Вдоль всего железнодорожного полотна серыми кучками стоял народ. В предутренней дымке высаженные из дальних вагонов люди казались неподвижными грудами чего-то неживого. Весть о том, что их привезли в Голодную степь, распространялась как по испорченному телефону. Голодная степь – “ач дала, ачлык чолю”. Когда это сообщение прошло половину пути, оно уже звучало как "Степь, где умирают от голода". Отразившись от самых дальних людских груд, эта весть пошла назад, вернувшись к своему началу в виде страшного предсказания: "Степь, где все умрут от голода".

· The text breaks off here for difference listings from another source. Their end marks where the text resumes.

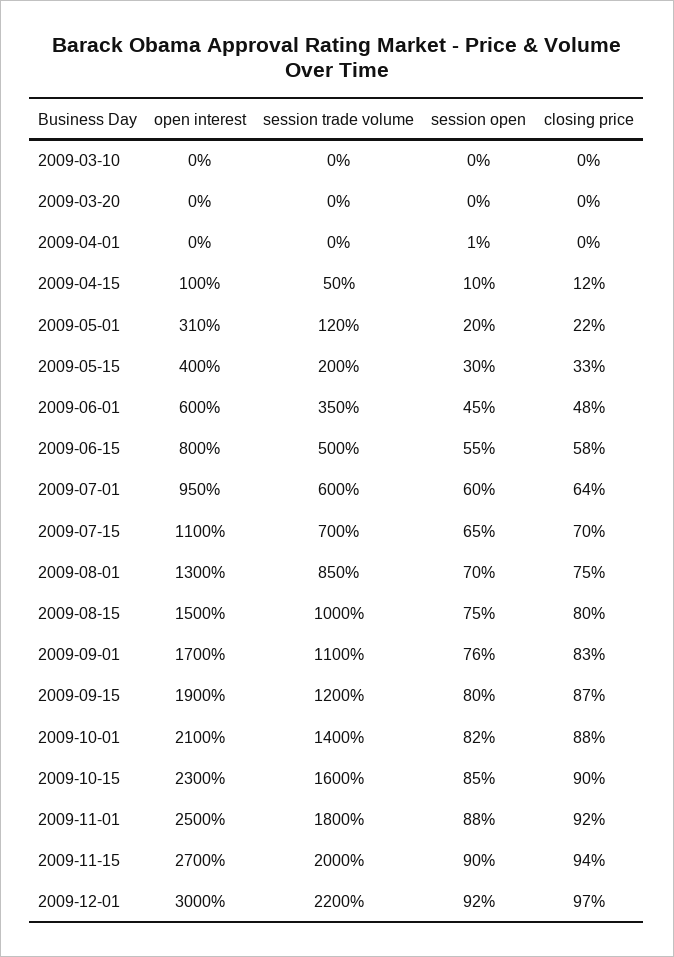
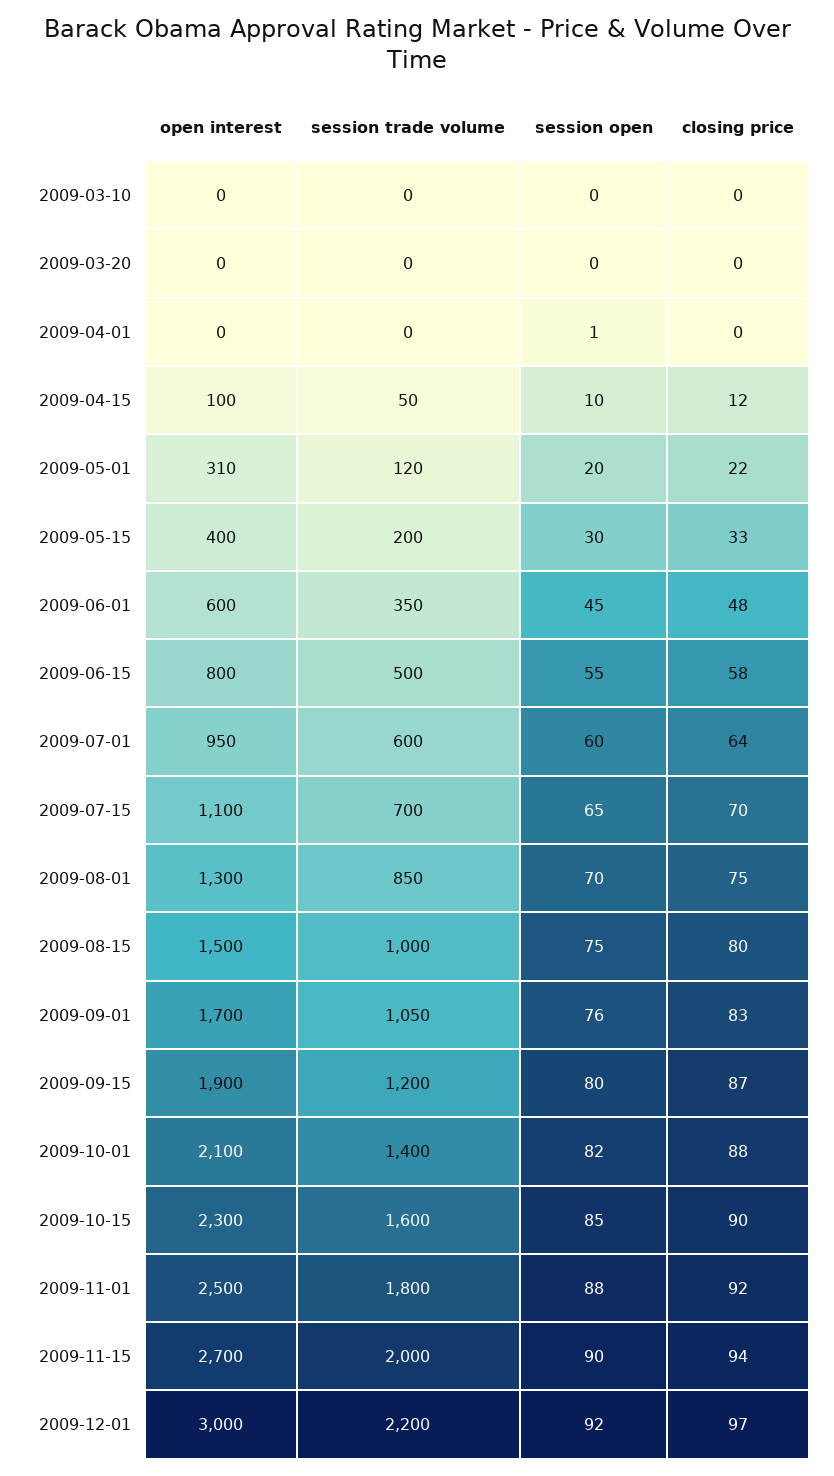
  {
    "open interest": {
      "2009-03-10": 0,
      "2009-03-20": 0,
      "2009-04-01": 0,
      "2009-04-15": 100,
      "2009-05-01": 310,
      "2009-05-15": 400,
      "2009-06-01": 600,
      "2009-06-15": 800,
      "2009-07-01": 950,
      "2009-07-15": 1100,
      "2009-08-01": 1300,
      "2009-08-15": 1500,
      "2009-09-01": 1700,
      "2009-09-15": 1900,
      "2009-10-01": 2100,
      "2009-10-15": 2300,
      "2009-11-01": 2500,
      "2009-11-15": 2700,
      "2009-12-01": 3000
    },
    "session trade volume": {
      "2009-03-10": 0,
      "2009-03-20": 0,
      "2009-04-01": 0,
      "2009-04-15": 50,
      "2009-05-01": 120,
      "2009-05-15": 200,
      "2009-06-01": 350,
      "2009-06-15": 500,
      "2009-07-01": 600,
      "2009-07-15": 700,
      "2009-08-01": 850,
      "2009-08-15": 1000,
-     "2009-09-01": 1100,
+     "2009-09-01": 1050,
      "2009-09-15": 1200,
      "2009-10-01": 1400,
      "2009-10-15": 1600,
      "2009-11-01": 1800,
      "2009-11-15": 2000,
      "2009-12-01": 2200
    },
    "session open": {
      "2009-03-10": 0,
      "2009-03-20": 0,
      "2009-04-01": 1,
      "2009-04-15": 10,
      "2009-05-01": 20,
      "2009-05-15": 30,
      "2009-06-01": 45,
      "2009-06-15": 55,
      "2009-07-01": 60,
      "2009-07-15": 65,
      "2009-08-01": 70,
      "2009-08-15": 75,
      "2009-09-01": 76,
      "2009-09-15": 80,
      "2009-10-01": 82,
      "2009-10-15": 85,
      "2009-11-01": 88,
      "2009-11-15": 90,
      "2009-12-01": 92
    },
    "closing price": {
      "2009-03-10": 0,
      "2009-03-20": 0,
      "2009-04-01": 0,
      "2009-04-15": 12,
      "2009-05-01": 22,
      "2009-05-15": 33,
      "2009-06-01": 48,
      "2009-06-15": 58,
      "2009-07-01": 64,
      "2009-07-15": 70,
      "2009-08-01": 75,
      "2009-08-15": 80,
      "2009-09-01": 83,
      "2009-09-15": 87,
      "2009-10-01": 88,
      "2009-10-15": 90,
      "2009-11-01": 92,
      "2009-11-15": 94,
      "2009-12-01": 97
    }
  }

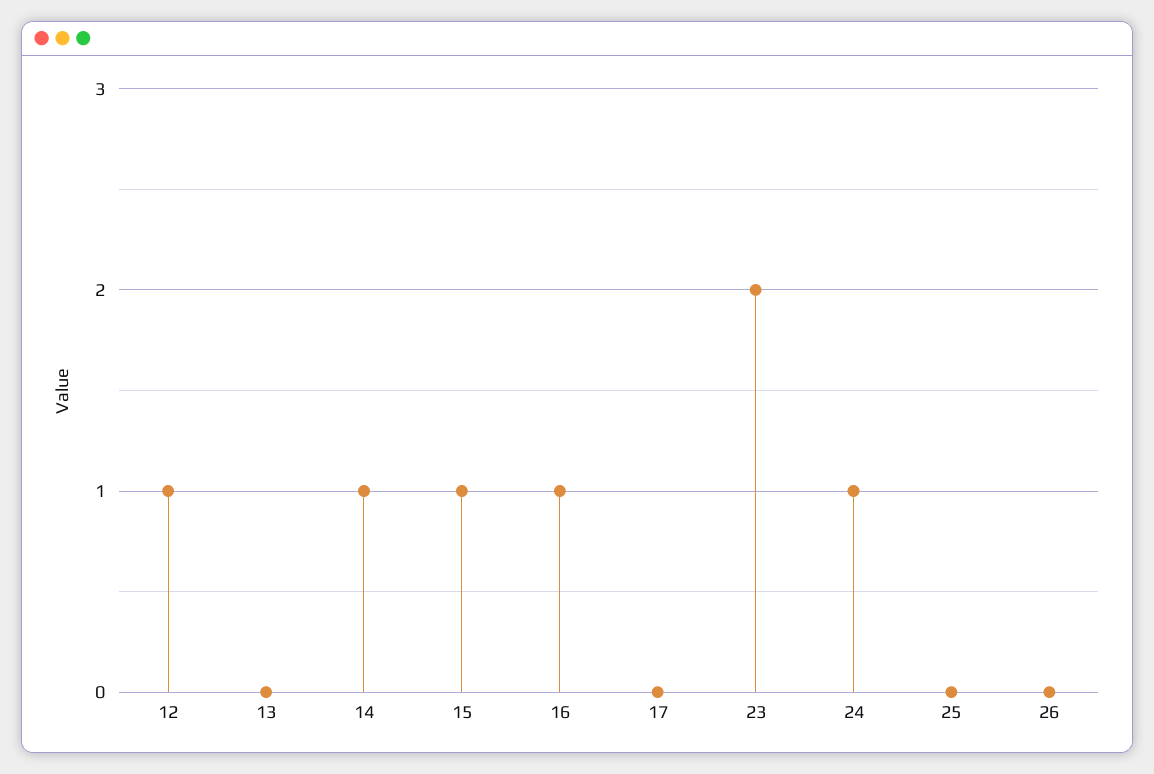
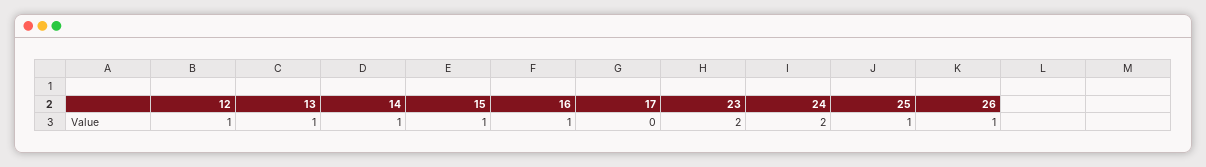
  {
    "12": 1,
-   "13": 0,
+   "13": 1,
    "14": 1,
    "15": 1,
    "16": 1,
    "17": 0,
    "23": 2,
-   "24": 1,
+   "24": 2,
-   "25": 0,
+   "25": 1,
-   "26": 0
+   "26": 1
  }

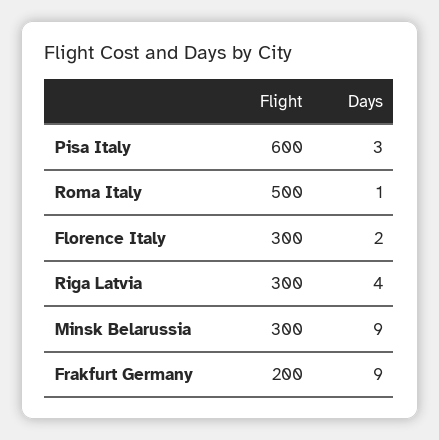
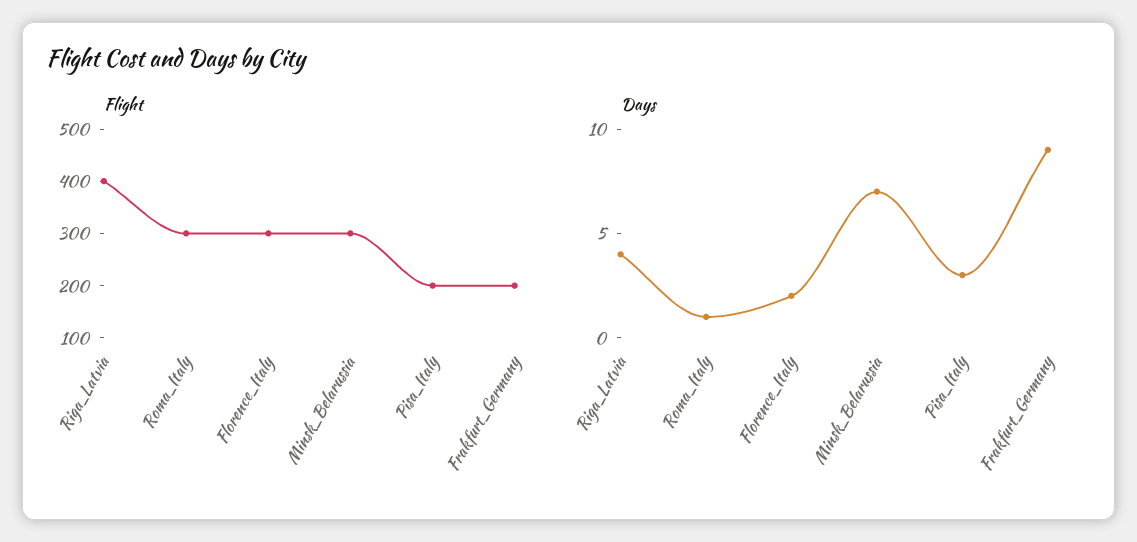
  {
    "Flight": {
-     "Pisa Italy": 600,
+     "Pisa Italy": 200,
-     "Roma Italy": 500,
+     "Roma Italy": 300,
      "Florence Italy": 300,
-     "Riga Latvia": 300,
+     "Riga Latvia": 400,
      "Minsk Belarussia": 300,
      "Frakfurt Germany": 200
    },
    "Days": {
      "Pisa Italy": 3,
      "Roma Italy": 1,
      "Florence Italy": 2,
      "Riga Latvia": 4,
-     "Minsk Belarussia": 9,
+     "Minsk Belarussia": 7,
      "Frakfurt Germany": 9
    }
  }

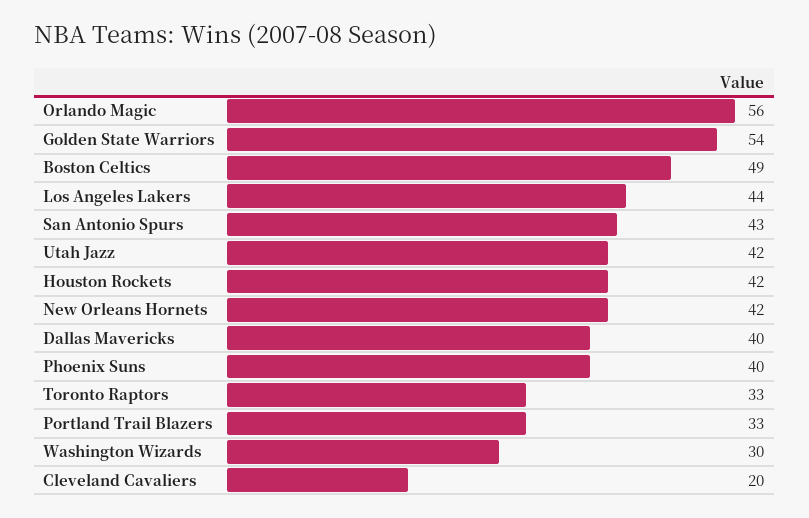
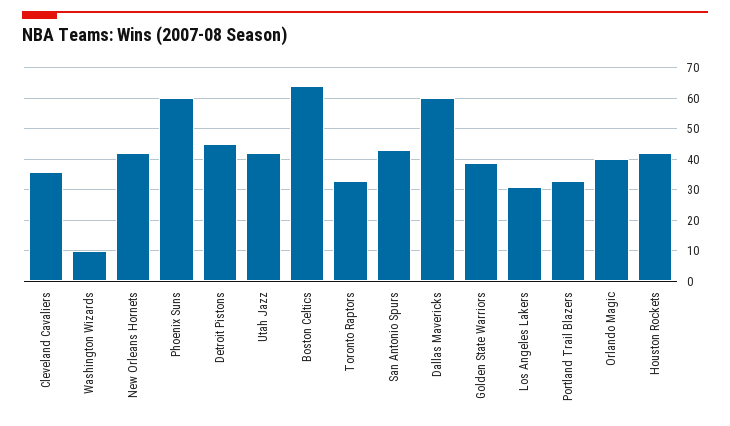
  {
-   "Orlando Magic": 56,
+   "Orlando Magic": 40,
-   "Golden State Warriors": 54,
+   "Golden State Warriors": 40,
-   "Boston Celtics": 49,
+   "Boston Celtics": 65,
-   "Los Angeles Lakers": 44,
+   "Los Angeles Lakers": 30,
    "San Antonio Spurs": 43,
    "Utah Jazz": 42,
    "Houston Rockets": 42,
    "New Orleans Hornets": 42,
-   "Dallas Mavericks": 40,
+   "Dallas Mavericks": 60,
-   "Phoenix Suns": 40,
+   "Phoenix Suns": 60,
    "Toronto Raptors": 33,
    "Portland Trail Blazers": 33,
-   "Washington Wizards": 30,
+   "Washington Wizards": 10,
-   "Cleveland Cavaliers": 20
+   "Cleveland Cavaliers": 35,
+   "Detroit Pistons": 45
  }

Люди взволнованно обсуждали эту весть, к неказистому одноэтажному домику, каковым было здание вокзала, потянулись ходоки от дальних групп, они ошалело смотрели на четкую надпись - "ГОЛОДНАЯ СТЕПЬ". Люди пытались успокоить себя рассуждениями, что, мол, название оно и есть название, название это еще не суть. Но когда совсем рассвело, они увидели, что вокруг нет ни единого деревца, по обе стороны от железнодорожной насыпи простиралась странная белесая земля в виде покрытой трещинами твердой корки, местами будто обсыпанная сахарной пудрой. Им еще предстояло узнать, что эта почва именуется такыром, а сахарная пудра ни что иное, как выступившая на такырах горькая соль. Безжизненность ландшафта придала значимость названию этой земли, и среди людей, недавних обитателей Крымских гор, началась паника.

- Куда нас привезли? Зачем нас здесь высадили? Мы хотим ехать дальше! Где начальство? Почему нас привезли в эту голодную степь? Где начальство? - можно подумать, что с "начальства" хотели потребовать ответ за обман, за нарушение договоренности.

 Так называемого "начальства", действительно, не было, если не считать растерянно стоящих на перроне работников железнодорожной станции и нескольких милиционеров, которые не знали, то ли их вызвали охранять этих выгрузившихся из вагонов людей, то ли от них охранять всех остальных. Сказано было - "обеспечить порядок ", а здесь, где на квадратный километр не приходится и одного человека, порядок нарушали обычно только привезенные из города в осеннюю пору на сбор хлопка любящие выпить урусы - русские, а точнее - русскоязычные. Машины из расположенных в регионе совхозов запаздывали. Представители местных властей, а также несколько работников НКВД в их числе, сочли за благо не высовываться из служебного помещения станции, даже когда среди прибывших людей началось волнение.

Но вот нездорово урча истасканными моторами, появилась колонна грузовиков. Обдав тучами пыли растерянных людей, машины остановились. К переселенцам выскочили озабоченные злые мужчины, - это было станционное начальство. Ругаясь с непонятным акцентом эти люди, велели всем оставаться на местах. Однако, крымчане, имевшие уже некоторый опыт, саркастически отнеслись к угрозам суетящихся аборигенов, в руках которых не видно было оружия. Сразу же у толпы, - а сгруженные из товарных вагонов вдали от родины жители Крыма нынче стали бесправной толпой, - пропал страх перед теми, кто пытался распоряжаться ими. Что стоят угрозы, не подкрепленные стрельбой на поражение! То ли они испытали на долгом пути к этой мертвой степи! Сейчас они стояли на твердой земле, и все они были вместе. И не сговариваясь, они, женщины и старики, грудью пошли на разоравшуюся челядь. Но из здания вокзала тесной кучкой вышли офицеры НКВД и руководители некоторых районных организаций и близлежащих хозяйств, получившие указание провести встречу переселенцев, и один из них, обладатель зычного голоса, чуть ли не ласково обратился к переселенцам.